### TO DO
Restate all of the data precisely, omitting nothing.

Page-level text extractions
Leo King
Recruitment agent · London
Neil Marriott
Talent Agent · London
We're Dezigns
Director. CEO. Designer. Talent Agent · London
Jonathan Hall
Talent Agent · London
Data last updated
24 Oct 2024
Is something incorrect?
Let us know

### SOLVED PROBLEM
Leo King
Recruitment agent · London
Neil Marriott
Talent Agent · London
We're Dezigns
Director. CEO. Designer. Talent Agent · London
Jonathan Hall
Talent Agent · London
Data last updated
24 Oct 2024
Is something incorrect?
Let us know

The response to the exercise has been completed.